Class OpenAITextToSpeechProvider

Text-to-speech provider that uses the OpenAI TTS API.

API Contract

  • Endpoint: POST {baseUrl}/audio/speech
  • Authentication: Authorization: Bearer <apiKey>
  • Content-Type: application/json
  • Request body: { model, voice, input, response_format, speed }
  • Response: Raw audio bytes in the requested format

Models

  • tts-1 — Optimized for real-time, lower latency, slightly lower quality
  • tts-1-hd — Higher quality at the cost of additional latency

Voice Listing

OpenAI's voice catalog is static (6 voices), so listAvailableVoices() returns a hardcoded list from OPENAI_VOICES without making an API call.

See

Example

const provider = new OpenAITextToSpeechProvider({
apiKey: process.env.OPENAI_API_KEY!,
model: 'tts-1',
voice: 'nova',
});
const result = await provider.synthesize('Hello!', { speed: 1.1 });

Implements

Constructors

Methods

  • Synthesizes speech from text using the OpenAI TTS API.

    Parameters

    • text: string

      The text to convert to audio. Maximum 4096 characters.

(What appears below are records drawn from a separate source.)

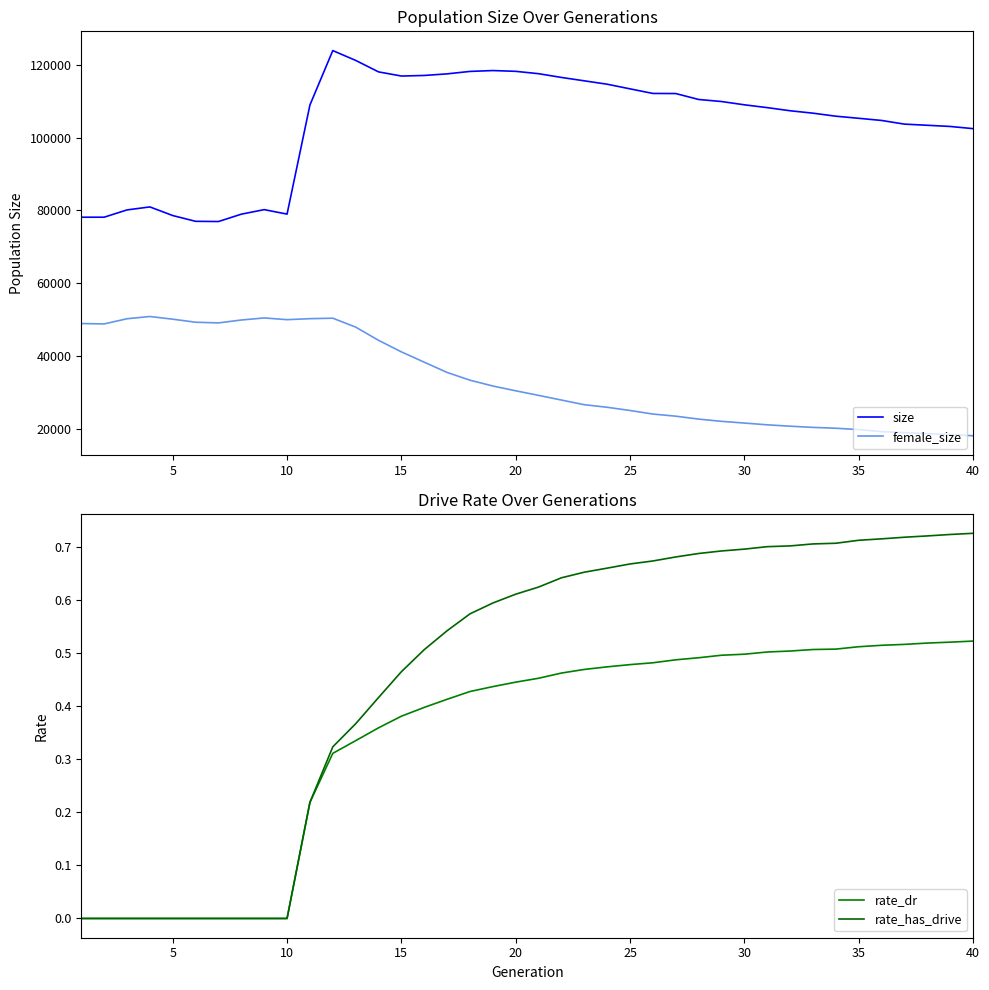

Which series has the widest spread of values?

size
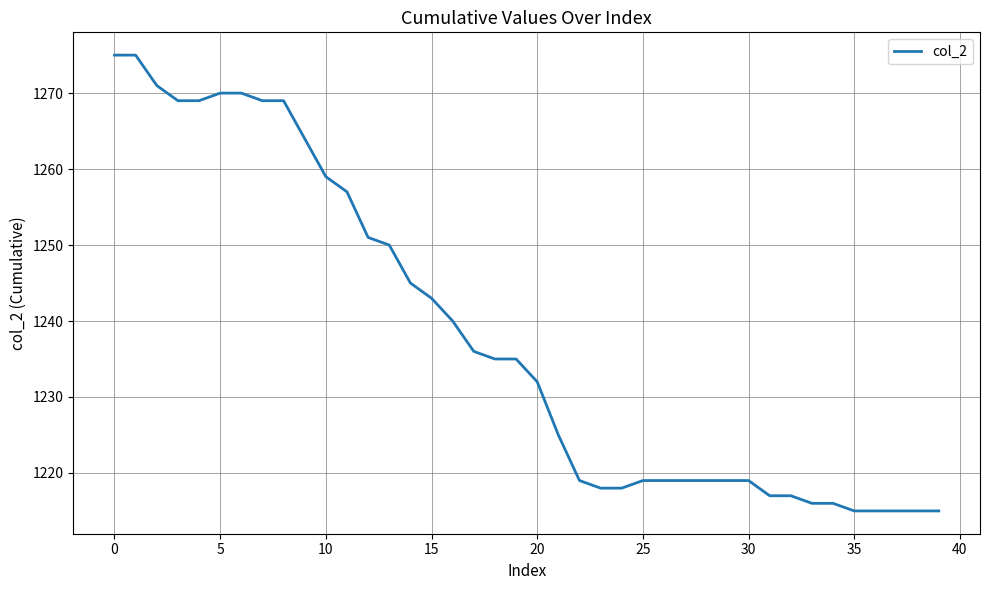

What is the difference between the maximum and minimum values?

60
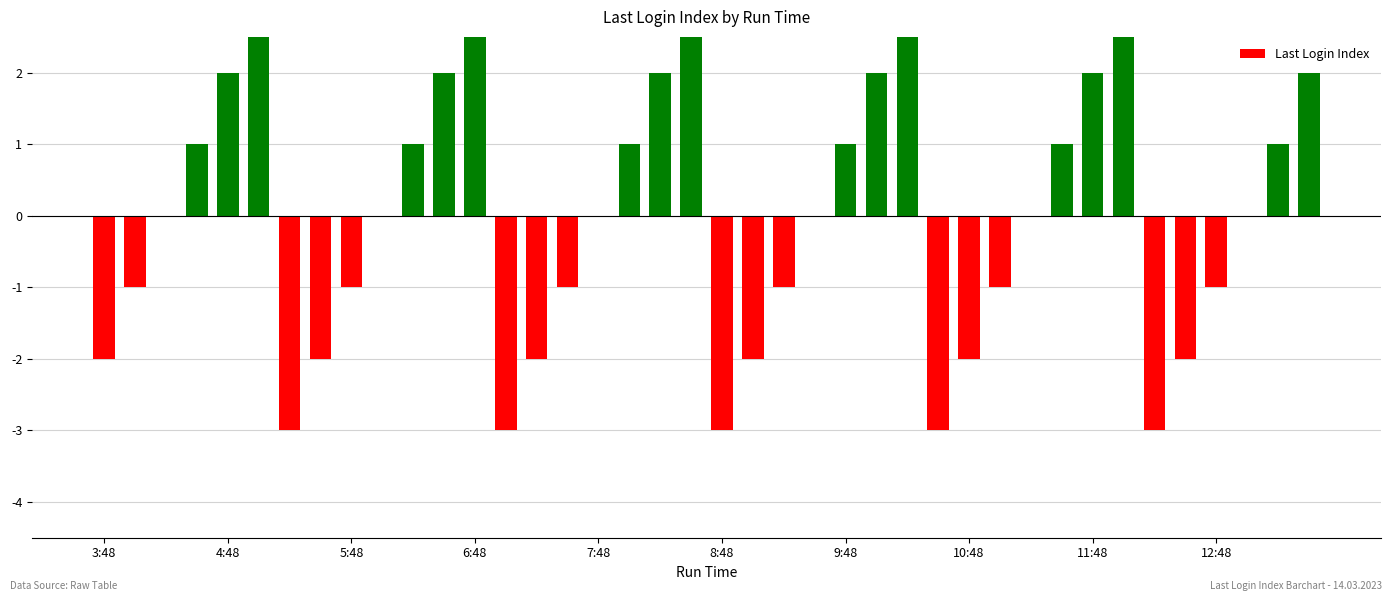

How many data points are above 0?

17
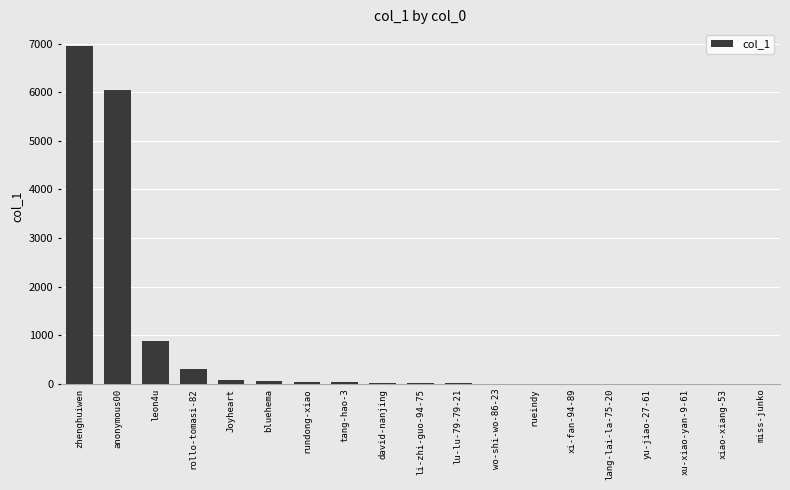

Are the bars horizontal?

No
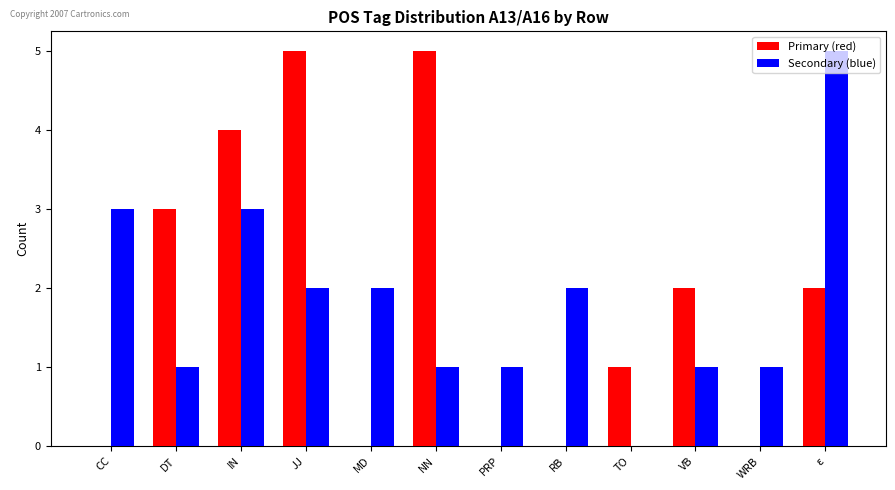

Is the value of Secondary (blue) at DT greater than the value of Primary (red) at CC?

Yes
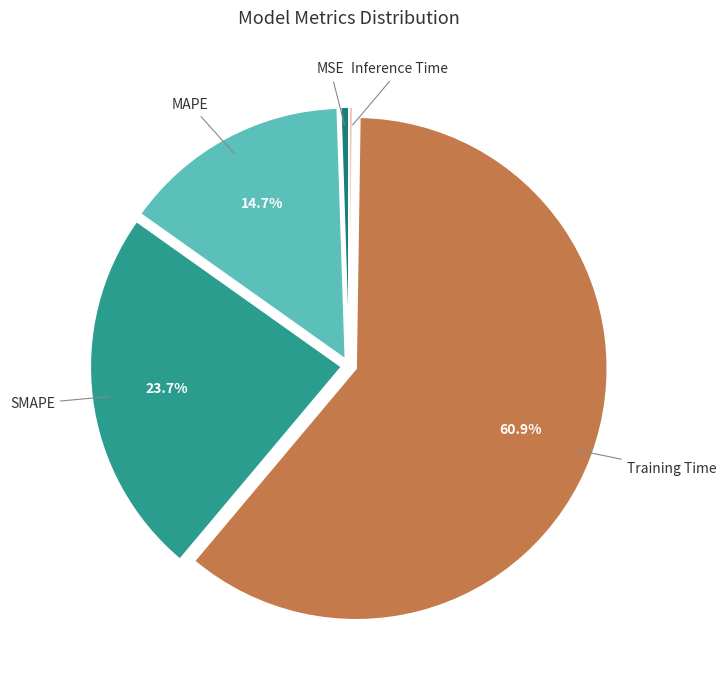

What is the smallest slice in the pie chart?

Inference Time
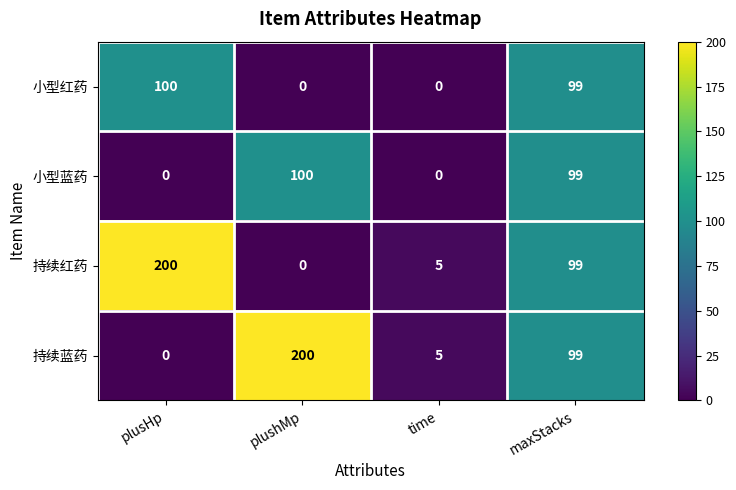

At which category is the sum across all series the highest?

maxStacks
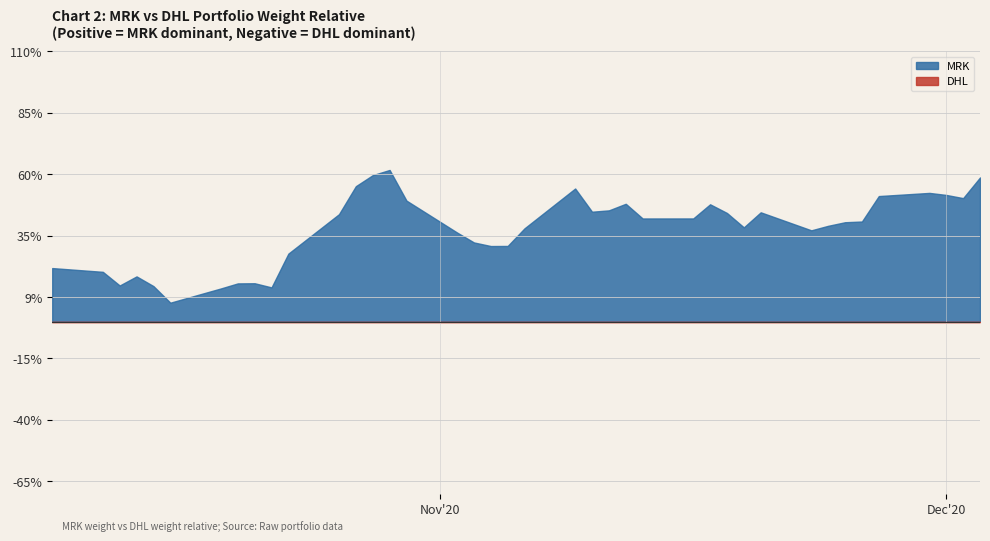

At how many categories does at least one series exceed 0?

40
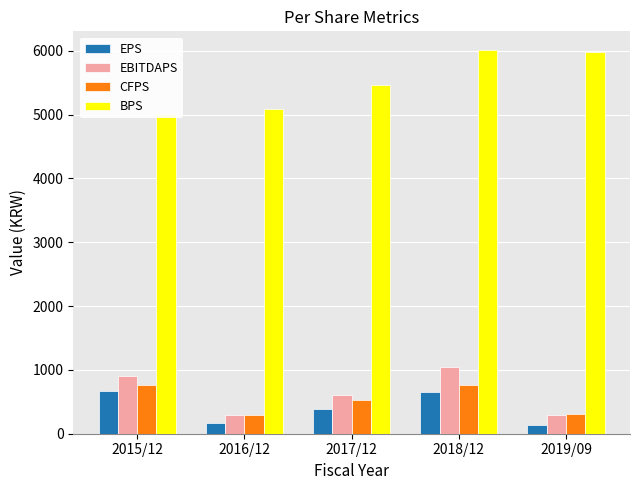

List the labels in order of CFPS value, largest first.

2015/12, 2018/12, 2017/12, 2019/09, 2016/12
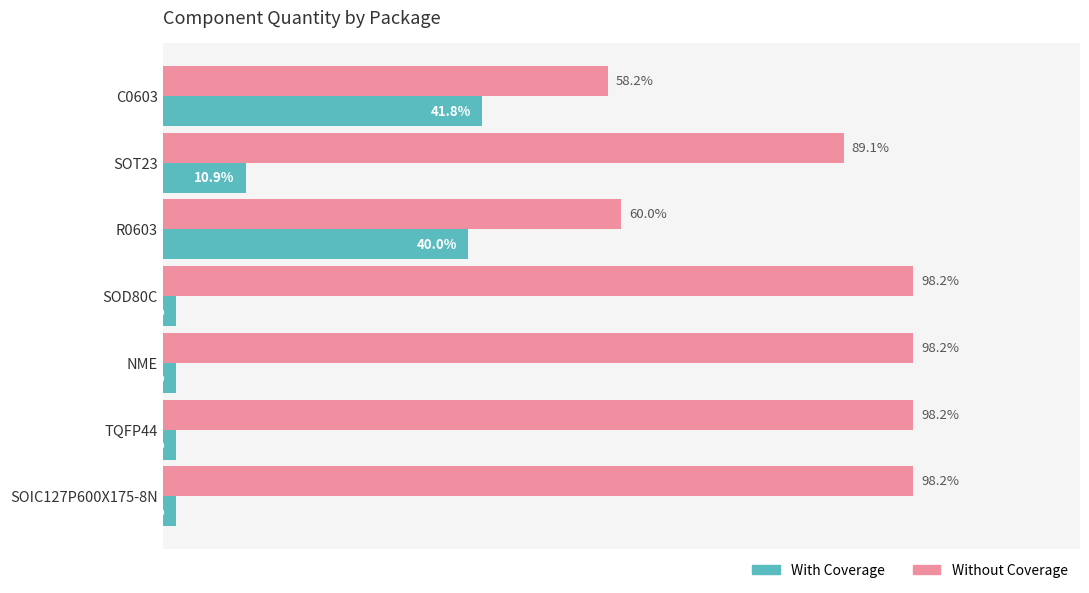

Rank the series by their maximum value, from lowest to highest.

With Coverage, Without Coverage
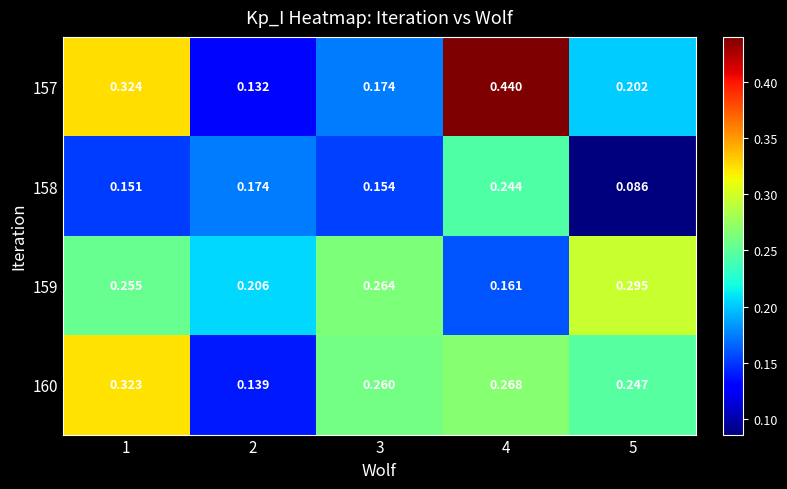

Is the value of 160 at 1 greater than the value of 158 at 2?

Yes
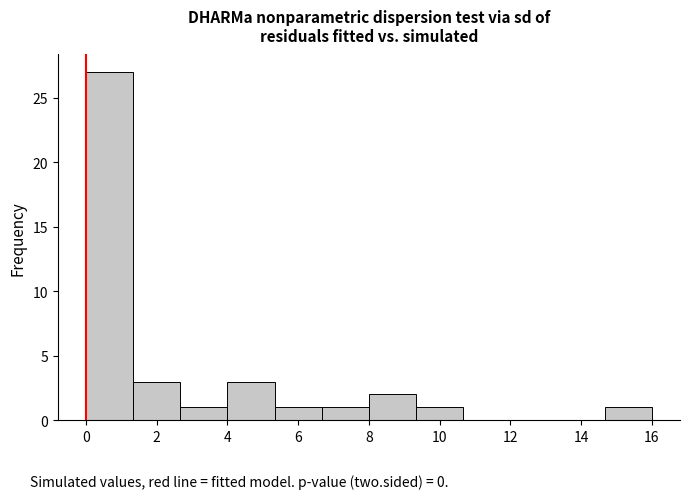

Reading left to right, list every bar in this chart as the range it spans on the x-axis followed by its height. Neither the bar edges nor the heights are printed on the chart, so give them approximately, as read against the axes.

0.0 to 1.4: 27
1.4 to 2.6: 3
2.6 to 4.0: 1
4.0 to 5.4: 3
5.4 to 6.6: 1
6.6 to 8.0: 1
8.0 to 9.4: 2
9.4 to 10.6: 1
10.6 to 12.0: 0
12.0 to 13.4: 0
13.4 to 14.6: 0
14.6 to 16.0: 1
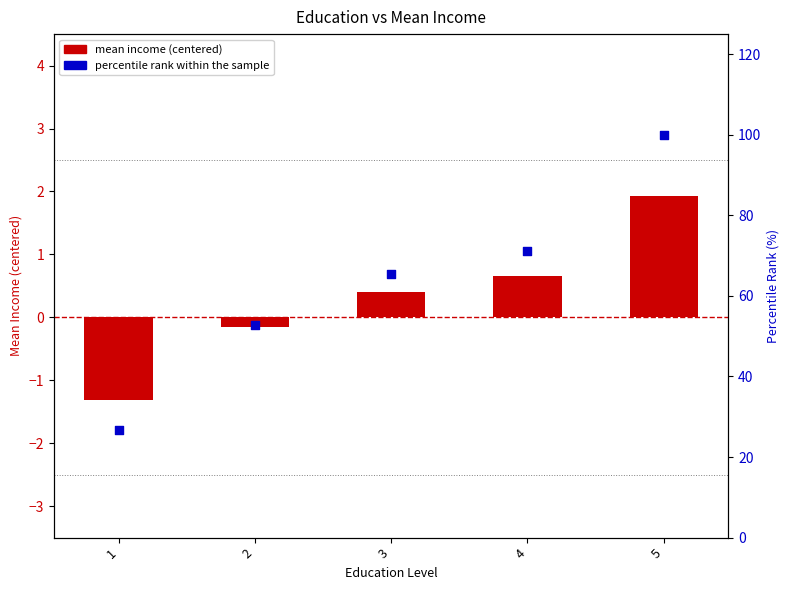

What are all the series names shown in the legend?

mean income (centered), percentile rank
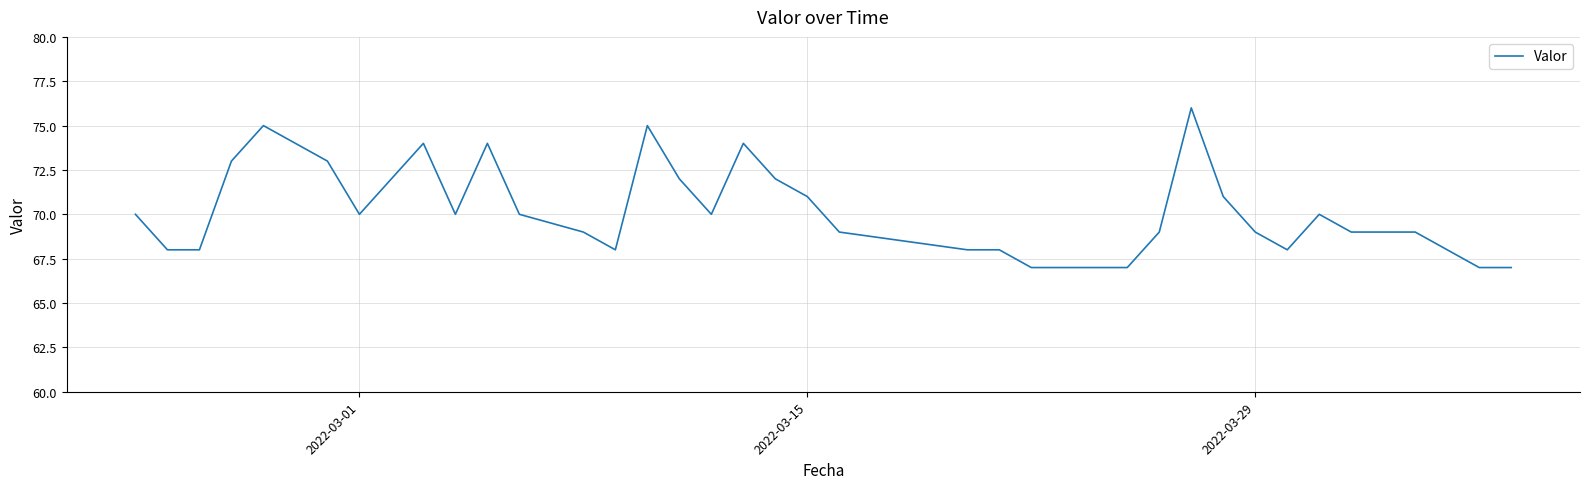

What is the maximum value shown in the chart?

76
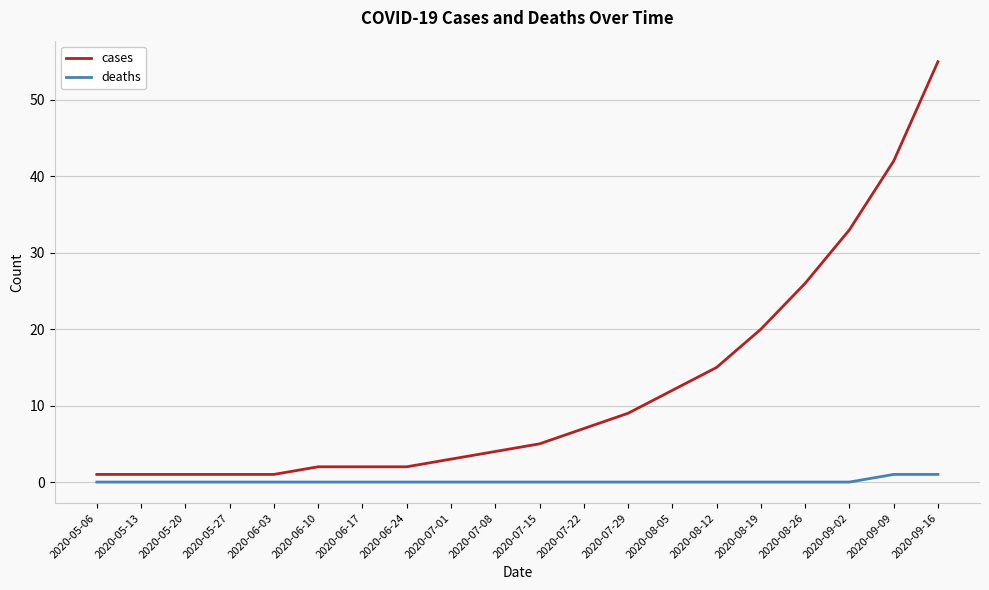

Reading left to right, transcribe all the data shown in this chart.

cases: 1	1	1	1	1	2	2	2	3	4	5	7	9	12	15	20	26	33	42	55
deaths: 0	0	0	0	0	0	0	0	0	0	0	0	0	0	0	0	0	0	1	1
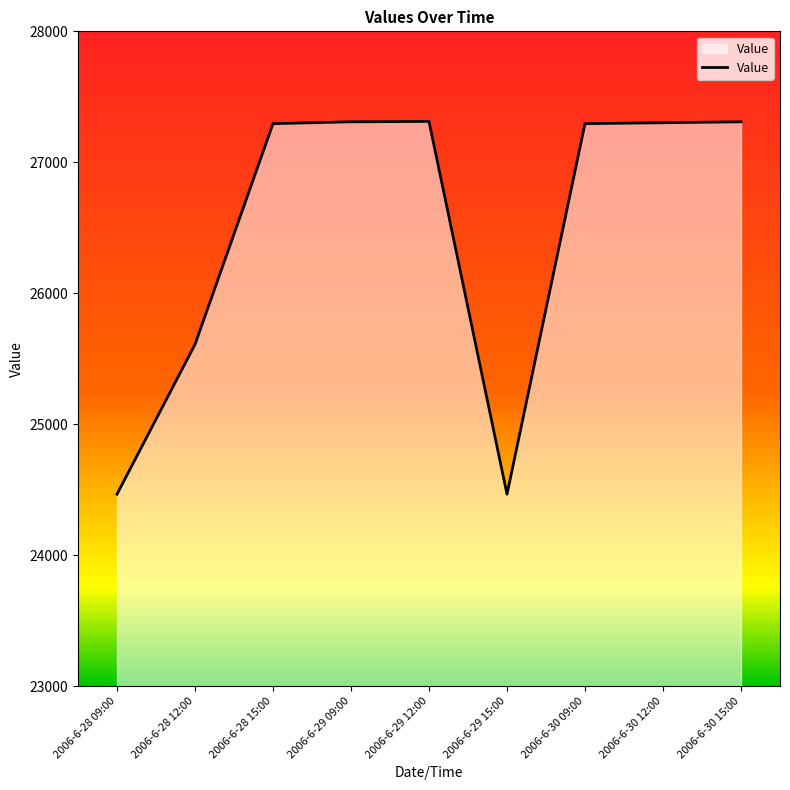

What is the greatest value displayed?

27312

    • options: SpeechSynthesisOptions = {}

      Optional synthesis settings including voice, model, output format, and speed (0.25–4.0 range).

    Returns Promise<SpeechSynthesisResult>

    A promise resolving to the audio buffer and metadata.

    Throws

    When the OpenAI API returns a non-2xx status code. Common causes: invalid API key (401), rate limit (429), text too long (400).

    Example

    const result = await provider.synthesize('Hello world', {
    voice: 'alloy',
    speed: 1.2,
    outputFormat: 'opus',
    });
  • Returns the static list of available OpenAI TTS voices.

    Unlike other providers (ElevenLabs, Azure) that require an API call to list voices, OpenAI's voice catalog is fixed and hardcoded. This method returns a shallow copy to prevent external mutation.

    Returns Promise<SpeechVoice[]>

    A promise resolving to the 6 built-in OpenAI voice options.

    Example

    const voices = await provider.listAvailableVoices();
    const defaultVoice = voices.find(v => v.isDefault); // 'nova'

Properties

id: "openai-tts" = 'openai-tts'

Unique provider identifier used for registration and resolution.

displayName: "OpenAI TTS" = 'OpenAI TTS'

Human-readable display name for UI and logging.

supportsStreaming: true = true

Streaming is supported — the OpenAI API streams audio bytes as they are generated, enabling low-latency playback pipelines.